Я закатила истерику Николаю. Он тоже испугался. Неизвестно, кого больше: меня или этой ЛЮБОВНИЦЫ… Он клялся и божился, что у него нет любовницы. И никогда не было. Раньше я в этом нисколько не сомневалась. Но раньше не было и звонков от неизвестной женщины… «Дитя невинное, полное надежд и устремлений. Но не все сбудутся, мамаша… А кровь может пролиться».
Я как вспомню эти слова – мороз по коже.
Я стала бояться телефона. Я где то читала, что у человека в ожидании дурных известий может развиться психоз. Мне кажется, у меня он начал развиваться в те дни. Я стала бояться телефона. А он опять замолчал. Но легче от этого не стало. Звонки были ужасны, но и их отсутствие – тоже. Раз она не звонит, думала я, вдруг она что то готовит? «А кровь может пролиться», – сказала Любовница… Я успокаивала себя как могла, но это не очень помогло.
Следующий звонок прозвучал четвертого мая. И опять в восемь вечера.
– Ты еще не купила своему мальчугану каску и бронежилет?
– Послушайте! Что вы хотите от меня?
– От тебя? От тебя, сучка, я ничего не хочу. А вот твоего сынка хорошо бы пустить на запчасти… На них всегда есть спрос, – сказала она и засмеялась. Смех у Любовницы был неискренний. Неискренний и страшный.
После этого звонка я не спала всю ночь. А наутро я написала заявление и отнесла его в милицию.
– Приняли его у вас? – с интересом спросил Купцов.
– Они не хотели принимать, – ответила Татьяна Андреевна.

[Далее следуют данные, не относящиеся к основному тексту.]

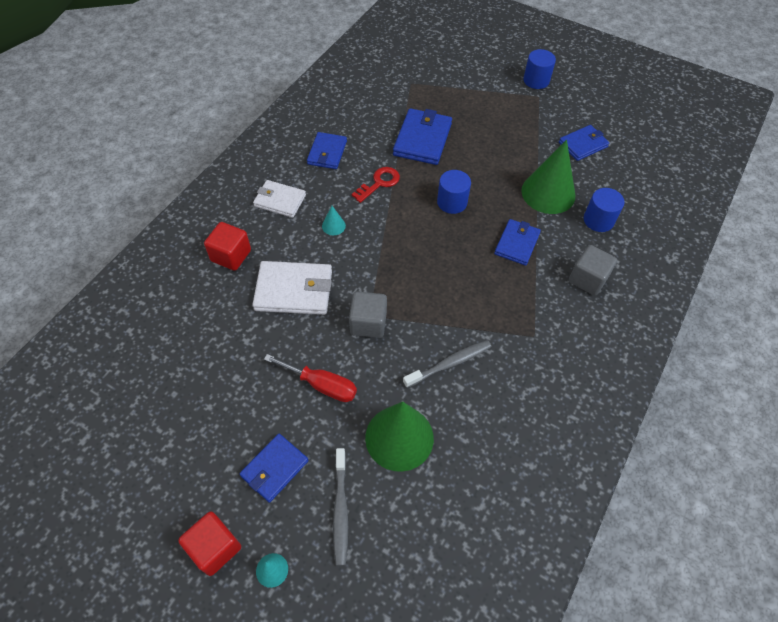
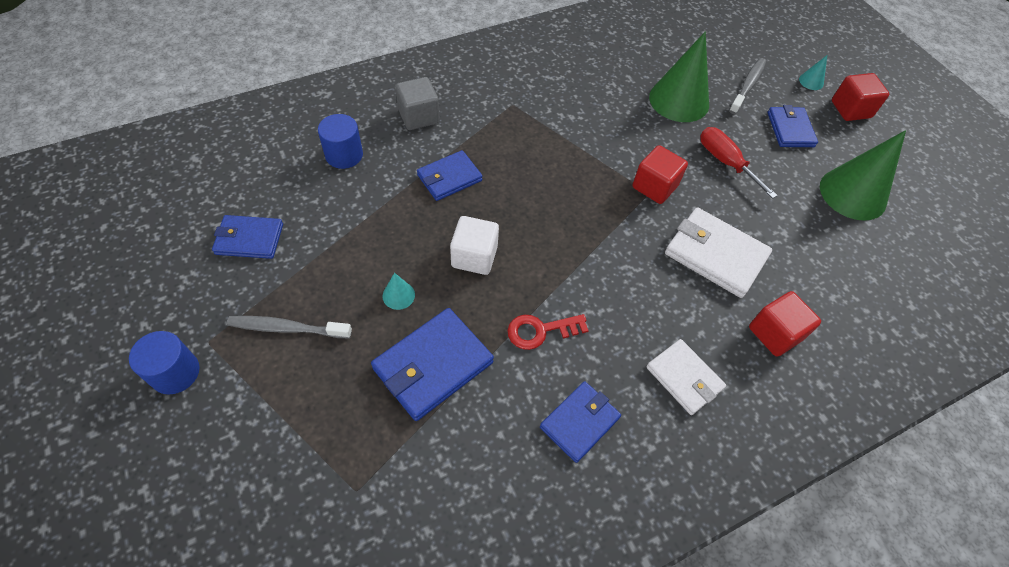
camera: 150 degrees left, 0 degrees up
blue wallet [240,434,309,503] -> blue wallet turned 75 degrees counterclockwise [768,105,818,147]
turquoise cone [322,206,346,235] -> turquoise cone moved to [382,273,415,310]
grey cube [349,291,387,338] -> red cube [632,145,688,204]
grey toothbrush [403,340,491,388] -> grey toothbrush moved to [227,316,352,338]
blue cylinder [437,170,471,214] -> white cube [450,216,499,275]
green cone [521,140,575,214] -> green cone moved to [820,130,906,221]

Купцов понимающе кивнул. – Но я настояла.
– Ценю вашу настойчивость, – сказал Леонид. – Я бы тоже сделал все, чтобы вашу заяву не принимать.
Татьяна Андреевна посмотрела на него почти с ненавистью.
– Почему? – спросила она. – Почему все в милиции так равнодушны к чужой беде?
– Они не равнодушны, Татьяна Андреевна… Хотя и равнодушные тоже есть. Но главная причина в том, что РУВД нужно поднимать реальные дела: убийства, разбои, кражи…
– А я, значит, пришла с пустяком? – спросила Татьяна Андреевна.
– Да, с точки зрения милицейского следака вы пришли с пустяком.
Она вытащила из пачки новую сигарету. Петрухин предупредительно щелкнул зажигалкой. Татьяна Андреевна улыбнулась ему. Но улыбка была дежурной, не более того.
– Вы разделяете точку зрения милицейского следака? – спросила она у Купцова.
Леонид ответил:
– В нынешнем своем положении – нет. Я разделяю вашу тревогу… Так что было дальше?
– Дальше? Дальше… я пошла к гадалке.
– К гадалке? – не скрывая изумления, спросил Брюнет.
– Да, Витя, к гадалке, – сказала Татьяна Андреевна. – Смешно? А эту мысль, кстати, подал мне лейтенант в милиции. Вы бы, говорит, к экстрасенсу сходили, что ли?
– Идиот, – буркнул Петрухин. Брюнет кивнул. А Купцов неловко кашлянул в кулак.
***
…Я пошла к гадалке. Я посоветовалась с Маринкой и пошла к гадалке. Маринка, подружка моя, протекцию мне устроила… Вы улыбаетесь, а ведь к хорошей гадалке не так то легко попасть. И я пошла к гадалке, к Александре.
Горели свечи, и пахло чем то незнакомым. Но не как в церкви. В храме тоже жгут свечи, но пахнет совсем по другому. Александра долго на меня глядела. Пронзительно. У меня даже голова закружилась. «Кровь на тебе, – сказа/га, – кровь. Умрешь ты, Таня. Мертвой тебя вижу. В гробу с червями вижу тебя. Беги, Таня, беги… Уезжай отсюда. Может, спасешься».